When counting, include every line of the data that holds "lettuce", then state the total alone.

EXERCISE MATERIALS START

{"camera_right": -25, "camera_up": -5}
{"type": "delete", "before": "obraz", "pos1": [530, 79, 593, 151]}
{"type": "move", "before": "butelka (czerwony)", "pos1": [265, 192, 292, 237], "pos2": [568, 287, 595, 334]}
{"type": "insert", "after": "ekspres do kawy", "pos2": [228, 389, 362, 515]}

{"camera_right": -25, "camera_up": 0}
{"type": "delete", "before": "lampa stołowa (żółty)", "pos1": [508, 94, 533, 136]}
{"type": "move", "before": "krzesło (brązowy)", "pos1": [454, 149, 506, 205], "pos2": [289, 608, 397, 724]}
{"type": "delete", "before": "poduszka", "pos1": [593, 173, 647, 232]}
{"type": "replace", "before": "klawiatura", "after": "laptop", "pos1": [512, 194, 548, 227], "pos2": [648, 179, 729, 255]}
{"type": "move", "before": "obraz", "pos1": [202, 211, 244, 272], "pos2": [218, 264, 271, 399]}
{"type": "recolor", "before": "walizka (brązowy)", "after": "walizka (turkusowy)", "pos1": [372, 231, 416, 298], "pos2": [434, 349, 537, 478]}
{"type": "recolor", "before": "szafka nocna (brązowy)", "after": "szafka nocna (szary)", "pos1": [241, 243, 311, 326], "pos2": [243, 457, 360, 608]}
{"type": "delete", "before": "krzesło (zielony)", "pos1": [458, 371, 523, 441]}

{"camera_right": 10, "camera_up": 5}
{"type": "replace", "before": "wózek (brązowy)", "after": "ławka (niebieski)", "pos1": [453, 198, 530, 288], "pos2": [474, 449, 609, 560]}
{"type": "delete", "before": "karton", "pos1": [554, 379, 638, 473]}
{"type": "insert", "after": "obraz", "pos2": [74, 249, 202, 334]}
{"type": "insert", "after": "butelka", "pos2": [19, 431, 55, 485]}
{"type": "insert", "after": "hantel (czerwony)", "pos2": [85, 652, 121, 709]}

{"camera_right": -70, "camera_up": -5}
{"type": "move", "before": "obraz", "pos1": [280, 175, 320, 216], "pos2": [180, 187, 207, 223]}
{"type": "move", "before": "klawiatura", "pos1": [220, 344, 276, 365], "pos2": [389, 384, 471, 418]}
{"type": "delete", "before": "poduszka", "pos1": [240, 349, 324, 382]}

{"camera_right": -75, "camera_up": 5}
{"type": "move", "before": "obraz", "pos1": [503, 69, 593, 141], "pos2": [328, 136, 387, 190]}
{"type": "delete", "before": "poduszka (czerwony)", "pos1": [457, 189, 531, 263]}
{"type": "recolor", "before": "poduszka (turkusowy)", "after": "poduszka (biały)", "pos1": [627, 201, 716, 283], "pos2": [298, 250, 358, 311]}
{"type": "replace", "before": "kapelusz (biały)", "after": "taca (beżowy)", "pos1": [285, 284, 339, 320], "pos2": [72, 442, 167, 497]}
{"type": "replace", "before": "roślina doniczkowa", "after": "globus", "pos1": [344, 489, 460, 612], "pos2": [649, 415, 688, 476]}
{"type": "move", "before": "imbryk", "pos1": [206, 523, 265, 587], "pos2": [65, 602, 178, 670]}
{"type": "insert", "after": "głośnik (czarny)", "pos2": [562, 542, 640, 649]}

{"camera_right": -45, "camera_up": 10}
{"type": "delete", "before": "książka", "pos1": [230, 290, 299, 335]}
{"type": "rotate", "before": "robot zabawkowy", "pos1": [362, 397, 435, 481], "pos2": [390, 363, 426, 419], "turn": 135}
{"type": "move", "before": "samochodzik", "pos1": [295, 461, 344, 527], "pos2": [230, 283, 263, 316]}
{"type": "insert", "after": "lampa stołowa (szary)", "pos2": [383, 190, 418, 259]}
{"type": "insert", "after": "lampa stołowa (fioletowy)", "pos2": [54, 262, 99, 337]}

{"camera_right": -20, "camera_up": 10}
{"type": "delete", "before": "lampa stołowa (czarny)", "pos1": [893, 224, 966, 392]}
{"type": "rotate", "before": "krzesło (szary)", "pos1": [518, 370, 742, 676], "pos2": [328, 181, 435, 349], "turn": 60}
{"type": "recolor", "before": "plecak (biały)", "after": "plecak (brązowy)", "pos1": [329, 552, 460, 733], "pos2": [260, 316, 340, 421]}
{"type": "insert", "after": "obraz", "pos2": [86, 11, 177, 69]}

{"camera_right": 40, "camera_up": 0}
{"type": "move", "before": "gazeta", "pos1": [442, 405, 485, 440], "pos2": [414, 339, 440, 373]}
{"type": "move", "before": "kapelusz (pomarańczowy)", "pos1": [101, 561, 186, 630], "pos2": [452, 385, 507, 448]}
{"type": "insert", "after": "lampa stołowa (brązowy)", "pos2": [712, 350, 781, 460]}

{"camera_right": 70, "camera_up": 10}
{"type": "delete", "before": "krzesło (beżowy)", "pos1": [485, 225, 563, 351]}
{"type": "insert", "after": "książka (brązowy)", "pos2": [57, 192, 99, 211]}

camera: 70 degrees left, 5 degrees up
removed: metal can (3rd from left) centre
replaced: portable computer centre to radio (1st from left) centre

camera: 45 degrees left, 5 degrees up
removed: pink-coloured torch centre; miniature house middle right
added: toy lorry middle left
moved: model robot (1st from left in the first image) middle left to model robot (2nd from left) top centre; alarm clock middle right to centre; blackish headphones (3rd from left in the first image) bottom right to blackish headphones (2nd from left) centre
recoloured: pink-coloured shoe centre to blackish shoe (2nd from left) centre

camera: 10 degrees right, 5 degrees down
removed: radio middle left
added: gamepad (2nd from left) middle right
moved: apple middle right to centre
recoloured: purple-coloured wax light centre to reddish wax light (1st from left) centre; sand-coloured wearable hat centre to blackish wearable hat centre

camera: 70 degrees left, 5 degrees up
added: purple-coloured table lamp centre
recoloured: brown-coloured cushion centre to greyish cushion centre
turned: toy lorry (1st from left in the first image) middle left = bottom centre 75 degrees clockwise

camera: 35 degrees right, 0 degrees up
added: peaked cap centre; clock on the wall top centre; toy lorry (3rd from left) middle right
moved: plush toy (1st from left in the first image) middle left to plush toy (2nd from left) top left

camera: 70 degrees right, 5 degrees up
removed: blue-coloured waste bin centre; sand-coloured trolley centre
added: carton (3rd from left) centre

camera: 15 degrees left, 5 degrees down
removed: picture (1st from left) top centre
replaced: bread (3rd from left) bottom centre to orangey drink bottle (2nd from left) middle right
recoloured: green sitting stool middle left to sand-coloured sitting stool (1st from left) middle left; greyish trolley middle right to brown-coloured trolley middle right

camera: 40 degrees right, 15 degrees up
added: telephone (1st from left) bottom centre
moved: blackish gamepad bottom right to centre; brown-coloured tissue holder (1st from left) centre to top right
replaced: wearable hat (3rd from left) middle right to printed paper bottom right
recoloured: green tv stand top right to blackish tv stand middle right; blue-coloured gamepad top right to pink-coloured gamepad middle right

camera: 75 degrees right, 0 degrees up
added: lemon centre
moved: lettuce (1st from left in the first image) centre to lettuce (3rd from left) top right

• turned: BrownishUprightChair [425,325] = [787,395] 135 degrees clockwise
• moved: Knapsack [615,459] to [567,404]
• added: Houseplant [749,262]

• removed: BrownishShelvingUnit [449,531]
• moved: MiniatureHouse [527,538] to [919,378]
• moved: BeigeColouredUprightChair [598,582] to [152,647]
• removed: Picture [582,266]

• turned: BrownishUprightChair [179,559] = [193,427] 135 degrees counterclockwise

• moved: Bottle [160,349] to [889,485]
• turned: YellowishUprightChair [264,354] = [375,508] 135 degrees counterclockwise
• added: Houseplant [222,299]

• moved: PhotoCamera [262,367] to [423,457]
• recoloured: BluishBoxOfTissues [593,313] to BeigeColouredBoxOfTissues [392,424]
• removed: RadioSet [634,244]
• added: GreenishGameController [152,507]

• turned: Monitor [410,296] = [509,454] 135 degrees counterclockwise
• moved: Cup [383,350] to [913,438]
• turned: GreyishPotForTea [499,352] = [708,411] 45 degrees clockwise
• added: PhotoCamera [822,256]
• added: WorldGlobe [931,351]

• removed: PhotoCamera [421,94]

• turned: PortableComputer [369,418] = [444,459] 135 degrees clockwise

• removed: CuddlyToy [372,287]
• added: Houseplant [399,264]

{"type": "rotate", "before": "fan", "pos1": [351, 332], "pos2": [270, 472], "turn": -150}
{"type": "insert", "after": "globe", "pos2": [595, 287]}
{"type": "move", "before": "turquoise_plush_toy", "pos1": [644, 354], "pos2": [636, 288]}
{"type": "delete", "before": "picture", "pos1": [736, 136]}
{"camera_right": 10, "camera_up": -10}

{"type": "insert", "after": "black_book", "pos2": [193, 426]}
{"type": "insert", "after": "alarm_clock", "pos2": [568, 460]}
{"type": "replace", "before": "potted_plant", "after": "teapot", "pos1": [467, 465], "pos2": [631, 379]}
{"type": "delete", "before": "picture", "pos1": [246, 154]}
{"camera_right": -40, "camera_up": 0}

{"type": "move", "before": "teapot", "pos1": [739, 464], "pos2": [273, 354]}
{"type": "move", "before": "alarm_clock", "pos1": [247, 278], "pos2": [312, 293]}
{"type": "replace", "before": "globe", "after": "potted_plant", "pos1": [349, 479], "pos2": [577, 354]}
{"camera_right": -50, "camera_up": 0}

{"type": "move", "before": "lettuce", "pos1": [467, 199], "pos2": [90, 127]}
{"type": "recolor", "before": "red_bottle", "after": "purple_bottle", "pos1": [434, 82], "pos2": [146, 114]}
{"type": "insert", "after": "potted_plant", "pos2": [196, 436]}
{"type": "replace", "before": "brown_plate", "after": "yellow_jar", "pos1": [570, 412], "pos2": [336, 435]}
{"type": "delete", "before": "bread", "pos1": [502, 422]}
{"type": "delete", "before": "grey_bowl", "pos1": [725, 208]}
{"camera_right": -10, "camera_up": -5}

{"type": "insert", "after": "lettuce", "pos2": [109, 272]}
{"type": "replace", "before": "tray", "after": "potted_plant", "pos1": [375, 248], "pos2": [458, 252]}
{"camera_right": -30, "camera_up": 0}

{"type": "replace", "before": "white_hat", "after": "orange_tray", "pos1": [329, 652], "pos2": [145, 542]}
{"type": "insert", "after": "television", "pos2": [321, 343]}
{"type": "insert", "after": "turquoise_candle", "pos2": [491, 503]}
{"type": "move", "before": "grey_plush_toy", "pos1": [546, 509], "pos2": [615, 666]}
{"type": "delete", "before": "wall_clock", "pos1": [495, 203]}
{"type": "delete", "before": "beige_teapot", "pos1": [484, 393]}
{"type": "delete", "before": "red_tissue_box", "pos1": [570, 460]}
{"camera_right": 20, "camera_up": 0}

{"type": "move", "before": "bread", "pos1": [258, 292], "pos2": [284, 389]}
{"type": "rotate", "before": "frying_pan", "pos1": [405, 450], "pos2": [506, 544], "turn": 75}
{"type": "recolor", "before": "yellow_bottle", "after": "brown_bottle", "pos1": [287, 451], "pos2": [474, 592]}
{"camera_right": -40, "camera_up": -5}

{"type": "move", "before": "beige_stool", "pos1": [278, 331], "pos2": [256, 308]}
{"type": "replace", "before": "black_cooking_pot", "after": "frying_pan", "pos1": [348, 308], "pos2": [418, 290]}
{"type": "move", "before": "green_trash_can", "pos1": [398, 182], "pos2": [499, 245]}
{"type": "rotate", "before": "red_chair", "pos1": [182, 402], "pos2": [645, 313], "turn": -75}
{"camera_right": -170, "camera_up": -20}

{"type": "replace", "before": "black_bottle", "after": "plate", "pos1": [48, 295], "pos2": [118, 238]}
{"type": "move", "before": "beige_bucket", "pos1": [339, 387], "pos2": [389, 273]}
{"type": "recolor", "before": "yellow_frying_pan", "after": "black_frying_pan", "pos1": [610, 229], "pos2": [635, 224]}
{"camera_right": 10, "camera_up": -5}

EXERCISE MATERIALS END

- **RESPONSE AREA**
3